In a rare public rebuke of a media outlet, Los Angeles Police Chief Charlie Beck called out CBS2/KCAL 9 news and its investigative reporter, David Goldstein, for “ambushing” a department assistant chief during an event called “LAPD Recognition Day.”

In a letter sent to station general manager Steven Mauldin last week, Beck stated that “… considering the excellent working relationship that we enjoy with KCBS2/KCAL9, I am hopeful that in the future, your reporters and producers will not feel the need to ambush LAPD personnel. Had your reporter requested an interview in advance, the assistant chief would have spoken to the reporter once he had an opportunity to investigate the facts.”

The LAPD official in question appears to be Assistant Chief Earl Paysinger. Goldstein's piece, a package that has run during May sweeps, focuses on city and county law enforcement personnel who take advantage of a state law allowing people in such sensitive positions to obtain confidential license plates for themselves or family members.

The addresses attached to the plates are hard to track down, giving the authorities some piece of mind when they're dealing with bad guys. But parking tickets to vehicles with confidential plates sometimes don't reach their targets. Goldstein seems to be alleging that some cops take advantage of their confidential plates by failing to pay for their parking tickets, too.

He reported that, in Paysinger's case, “We found 18 unpaid tickets since 2006 on a car that was registered to him and his son. They have since sold it.”

Beck states that confidential-plate owners who receive parking tickets in the city of L.A. pay the fines promptly at a rate of 70 percent — better than the 45 percent for the general public.
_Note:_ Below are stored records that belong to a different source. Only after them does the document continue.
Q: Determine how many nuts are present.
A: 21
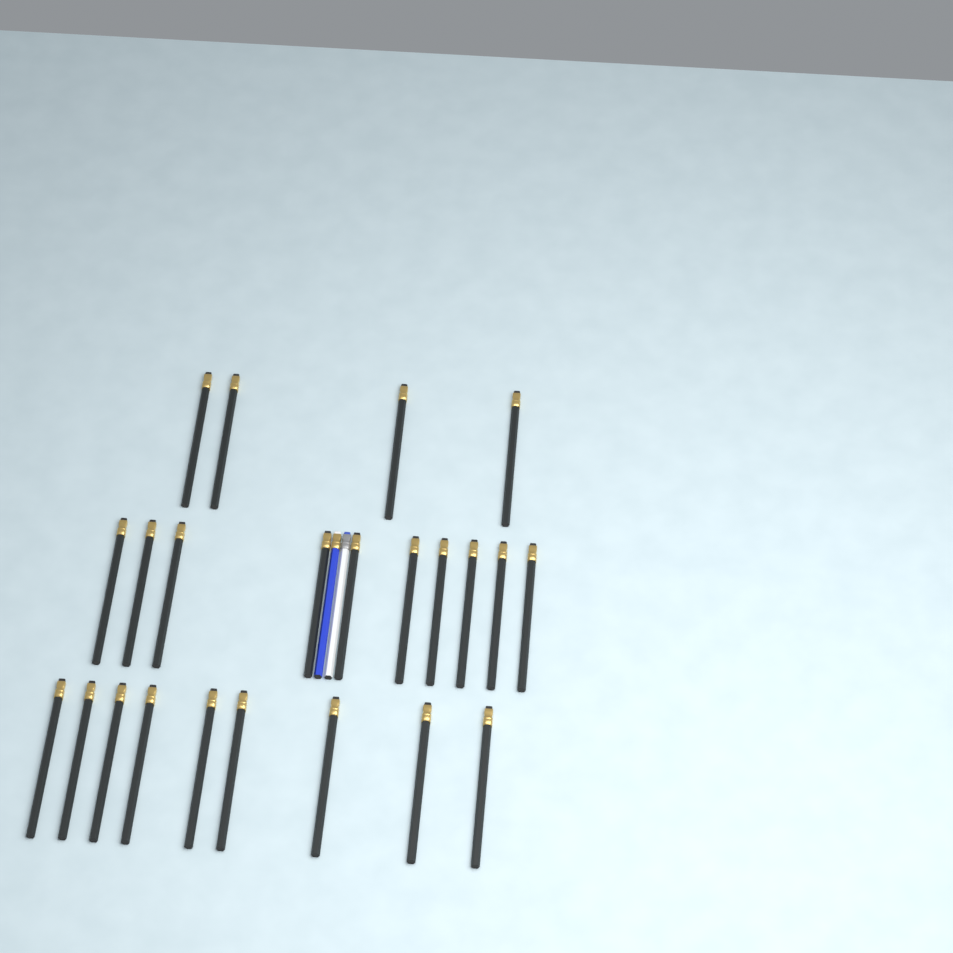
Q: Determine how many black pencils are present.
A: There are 23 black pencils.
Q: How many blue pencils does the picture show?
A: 1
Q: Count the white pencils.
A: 1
He also said that Paysinger and other department employees who had failed to pay parking tickets were unaware they even had been issued (an “oversight” he said would be addressed).

Paysinger, Beck said, has paid up; two other employees have been put on notice to pay their tickets.

In any case, Beck argues, the LAPD Recognition Day event “where a number of LAPD command and staff officers were honoring the recipients of the department's highest awards” was the wrong occasion to confront a department leader about the tickets.